TCA et perte de poids : Pourquoi la volonté ne suffit pas

Le chemin de la guérison des Troubles des Conduites Alimentaires (TCA) est souvent perçu comme une ligne droite où la « volonté » serait le seul moteur.
Pourtant, la science nous dit tout le contraire.
Pour sortir durablement des TCA, il faut troquer la force contre la compréhension de notre biologie.

tca et perte de poids

Les TCA : Une pathologie, pas un choix

Contrairement aux idées reçues, l’anorexie, la boulimie ou l’hyperphagie ne sont pas des « phases » ou des défauts de caractère.

Le DSM-5-TR (Manuel diagnostique et statistique des troubles mentaux) les classifie comme des maladies mentales complexes. La recherche en neurosciences montre que les TCA impliquent des altérations dans les circuits de la récompense (liés à la dopamine) et du contrôle inhibiteur.

Ce n’est donc pas une question de « vouloir manger mieux », mais de soigner un système biologique et émotionnel en souffrance.

La biologie de la survie : L’axe Hypothalamo-hypophyso-surrénalien et le cortisol

Vouloir perdre du poids trop vite quand on souffre de TCA est souvent contre-productif.

Voici pourquoi :

  • Le signal d’alerte : Un déficit calorique brutal active l’axe hypothalamo-hypophyso-surrénalien (HPA).
  • Le stress métabolique : Ce mécanisme déclenche une sécrétion massive de cortisol (l’hormone du stress).
  • La résistance au déstockage : Pour le cerveau, un manque soudain de nourriture est une menace vitale. Il ralentit alors le métabolisme de base pour économiser l’énergie.

Le saviez-vous ? En mode « survie », le corps priorise le stockage des graisses et augmente les signaux de faim pour vous pousser à manger, rendant la restriction quasi impossible à tenir sur le long terme.

Les "crises" ne sont pas des échecs

Dans le cadre de la nutrition décomplexée, il est crucial de redéfinir la crise. Elle n’est pas une preuve de faiblesse, mais un symptôme.
Souvent, la crise est une réponse biologique à une restriction trop sévère (physique) ou une stratégie d’adaptation face à une douleur émotionnelle (psychologique). En apprenant à les décortiquer plutôt qu’à les diaboliser, on réduit la culpabilité, ce qui est le premier pas pour diminuer leur fréquence.

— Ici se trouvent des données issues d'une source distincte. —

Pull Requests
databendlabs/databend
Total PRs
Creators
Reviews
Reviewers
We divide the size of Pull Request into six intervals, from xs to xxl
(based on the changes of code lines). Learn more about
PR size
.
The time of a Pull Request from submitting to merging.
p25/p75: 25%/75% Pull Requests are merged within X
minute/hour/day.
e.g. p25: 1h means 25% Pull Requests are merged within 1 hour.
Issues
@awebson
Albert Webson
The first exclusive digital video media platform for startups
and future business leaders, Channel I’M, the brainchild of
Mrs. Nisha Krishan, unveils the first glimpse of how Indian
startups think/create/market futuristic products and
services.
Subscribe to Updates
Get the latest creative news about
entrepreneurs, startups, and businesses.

La résilience plutôt que la perfection

La guérison est un processus non-linéaire. L’objectif n’est pas d’atteindre un chiffre sur la balance par la force, mais de retrouver son poids de forme via la régulation naturelle.
Reconnexion : Réapprendre à identifier les signaux de ghréline (faim) et de leptine (satiété)
Acceptation : Voir les rechutes comme des données informatives sur l’état émotionnel actuel.
Stabilisation : Atteindre un équilibre métabolique où le poids ne fluctue plus de manière chaotique.

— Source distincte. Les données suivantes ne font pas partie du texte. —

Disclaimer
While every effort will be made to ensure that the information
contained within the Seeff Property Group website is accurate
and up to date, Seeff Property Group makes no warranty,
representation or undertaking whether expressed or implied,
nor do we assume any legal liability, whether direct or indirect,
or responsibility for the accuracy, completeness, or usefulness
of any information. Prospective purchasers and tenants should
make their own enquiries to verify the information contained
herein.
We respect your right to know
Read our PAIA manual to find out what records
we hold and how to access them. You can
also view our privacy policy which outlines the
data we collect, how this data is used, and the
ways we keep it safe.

L'importance de l'approche pluridisciplinaire

Parce que les TCA touchent à la fois le corps et l’esprit, une seule expertise suffit rarement. La science valide une prise en charge globale :

  • Diététicien(ne) : Pour réhabiliter le métabolisme et neutraliser les peurs alimentaires,
  • Psychologue / Psychiatre : Pour travailler sur les schémas mentaux, les traumatismes et la régulation émotionnelle,
  • Médecin Traitant : Pour surveiller les constantes biologiques et la santé physique globale.

Conclusion : Chercher la paix, pas la perfection
Guérir d’un TCA, c’est accepter que le chemin soit sinueux. L’objectif final n’est pas d’atteindre la perfection alimentaire, mais de trouver la paix. Une stabilité durable ne se construit pas contre son corps, mais avec lui.